The holiday season brought no tidings of joy for three Warwick restaurants, as all three announced via their Facebook pages over the weekend that they would be closing their doors soon or effective as of this week.
The Remington House Inn in Apponaug, Christopher’s Landing in Oakland Beach and Shoreline Pizza in Conimicut all announced over the weekend of their impending closures.
“The Remington House Inn will be closing its doors on Friday Nov. 30,” read the message posted on their Facebook page on Saturday, Nov. 24. “Please come and join us here in this final week for food, fun and crafted cocktails. We want to thank you all for 18 wonderful years. It’s been an amazing journey and we wish all of you the best in your future endeavors and again thank you for help making The Remington House Inn the warm welcoming place it is.”
As of press time on Monday, nearly 500 people had reacted to the post. The restaurant had amassed 2,778 likes and had a 4.5 out of 5 rating based on 379 reviews on Facebook and a 4.1 out of 5 rating on Google based on 130 reviews. Comments ranged from saddened disbelief and well wishes towards the ownership to those wondering if gift certificates would still be accepted until the 30th – they will be accepted, in case you were wondering.
Many openly asked what happened that would cause the popular restaurant to close down. A call to owner Mike Berek went un-returned, as did a Facebook message. However, within the comments the Remington Inn page responded to a sad patron, saying simply that, “The owners are moving on to different endeavors.”
In the case of Christopher’s Landing, owner John Xynellis was much more candid in a phone interview on Monday following a post that went out on Facebook, also on Nov. 24, that simply said, “As of tonight Christopher’s will close its doors for the last time. Thank you to all our great friends who supported us.”
“This is a beautiful restaurant. It was a dream to own a place like this. But ultimately, I think this [building] shouldn't be a restaurant,” Xynellis said, saying that the building would be better off being developed into condos or some other non-restaurant use. “Four or five other guys tried to do this here, and I don’t think any of them made it more than two years.”
Opening last May, Xynellis said the restaurant enjoyed a prosperous first summer thanks to the massive amount of boating traffic and summer crowds that frequent the Oakland Beach area. However, that interest dwindled in the fall and fell mostly dead in the winter time. Even when the hot season came around again this year, the interest was just a fraction of the first summer.
“This place has so much going against it, it's crazy,” he said, pointing out the difficulties in the restaurant’s location, in addition to the popularity of neighboring business, Iggy’s. “It got to the point where I owe so much money, I couldn't pay my bills.”

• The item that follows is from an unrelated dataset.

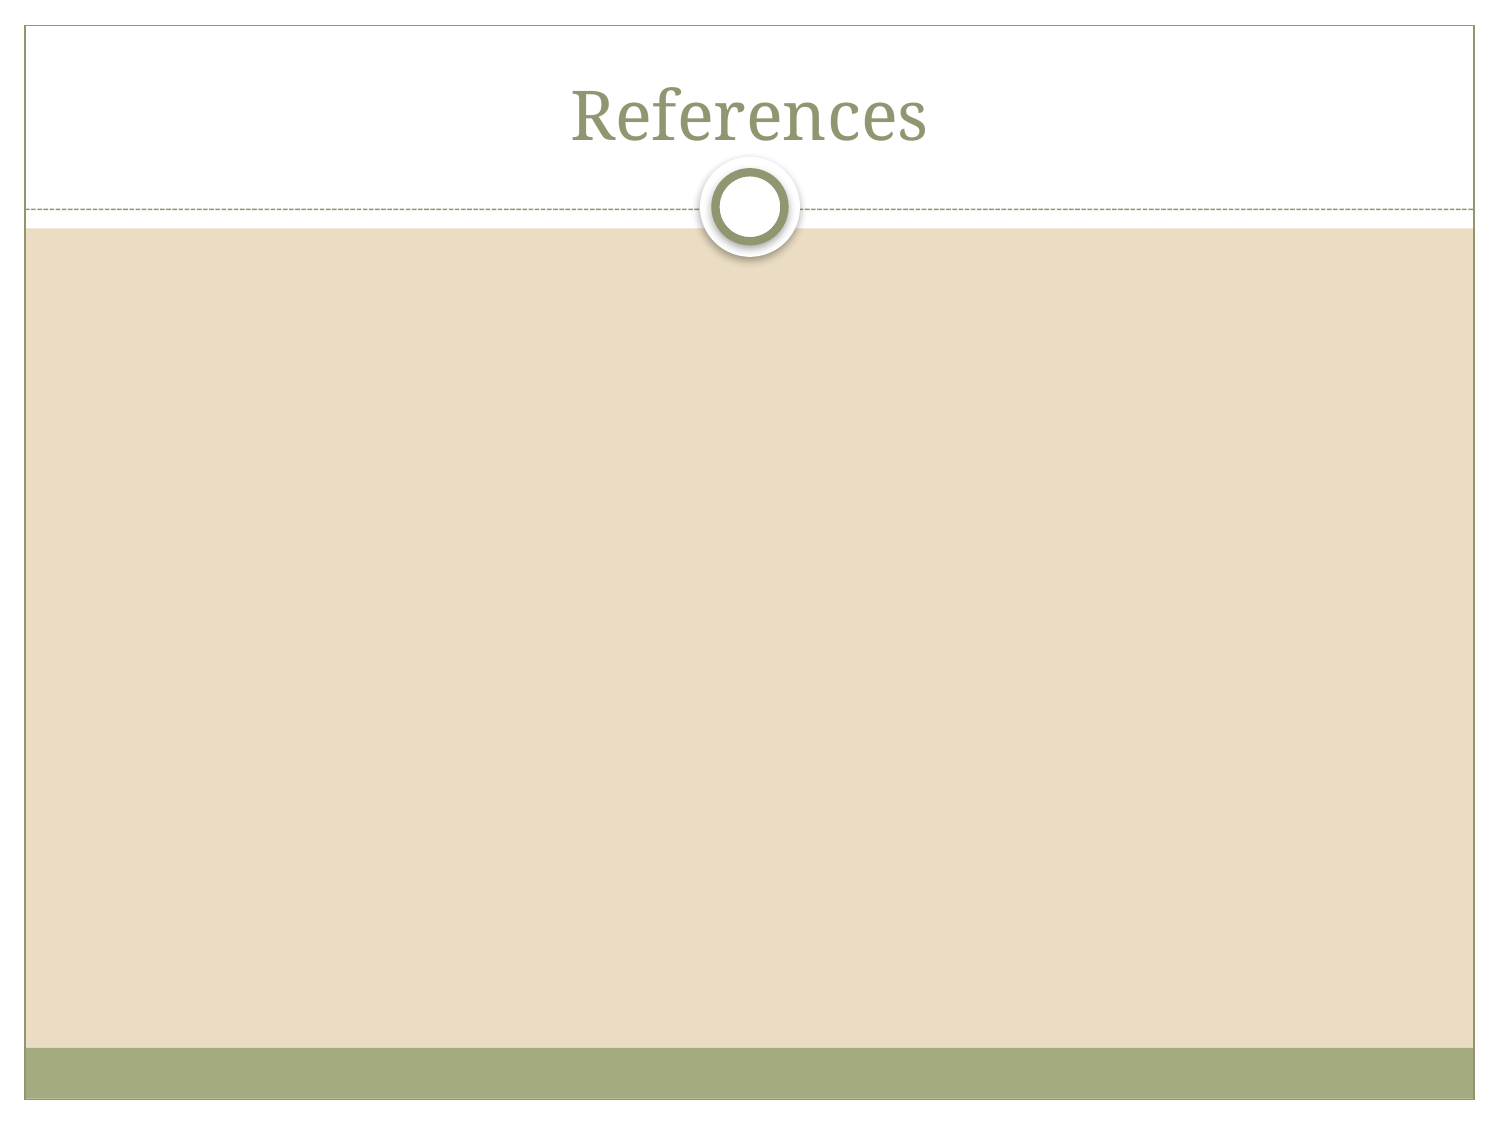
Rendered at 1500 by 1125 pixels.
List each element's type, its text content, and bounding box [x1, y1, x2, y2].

title References [49, 37, 1450, 162]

All told Xynellis – who owned the former Norwood Grill on Post Road for about 10 years before deciding to leave that venture to open up Christopher’s – said he would be facing a loss of about $175,000 from the time he opened until making the decision to close. “It's not something that I wanted to do. But it's something you can only fight for so long,” he said.
Xynellis expressed disappointment, not blame, towards the city for what he perceived to be an ultimately futile attempt to get a small sign advertising the restaurant’s whereabouts erected at the intersection of Oakland Beach Avenue and Suburban Parkway. The effort lasted more than a year and included working with both the Scott Avedisian and Joseph Solomon administrations.
At first Xynellis was told the spot – near a RIPTA bus stop – was city property, and he lobbied city officials for the sign to no avail. Then he was told it was RIPTA property. Through RIPTA, Xynellis seemed to be gaining progress towards getting his sign, until he was once again told after three months of communications with the state that the property did indeed belong to the city.
“It was like running into a brick wall. It wasn't going anywhere,” he said.
Xynellis said he and his staff would put up flyers and temporary signs in public spaces around the area to drum up interest, but that those signs would be torn down or mysteriously missing shortly after being put up. He didn’t wager any assumptions as to what happened to them.
Despite kids eat free deals, budget-priced alcohol and weekly specials for Patriots games, the business ran deep into the red, ultimately forcing the closure.
“Ultimately it is my mistake, but the city could have helped me out a lot more than they did,” Xynellis said.
The city Department of Tourism, Culture and Economic Development did not have a response to inquiries about Xynellis’s difficulties acquiring a sign, but they sent a statement regarding the business climate in Warwick.
“Warwick has welcomed many new restaurants over the past several months including Vanda, BJ’s, Apponaug Brew Pub, and soon Sonic on Bald Hill Road, to name a few,” the statement read. “This is all part of the cycle that we have seen before. We have vibrant attractive places for retail and eateries, and the real estate here in Warwick is highly valued.”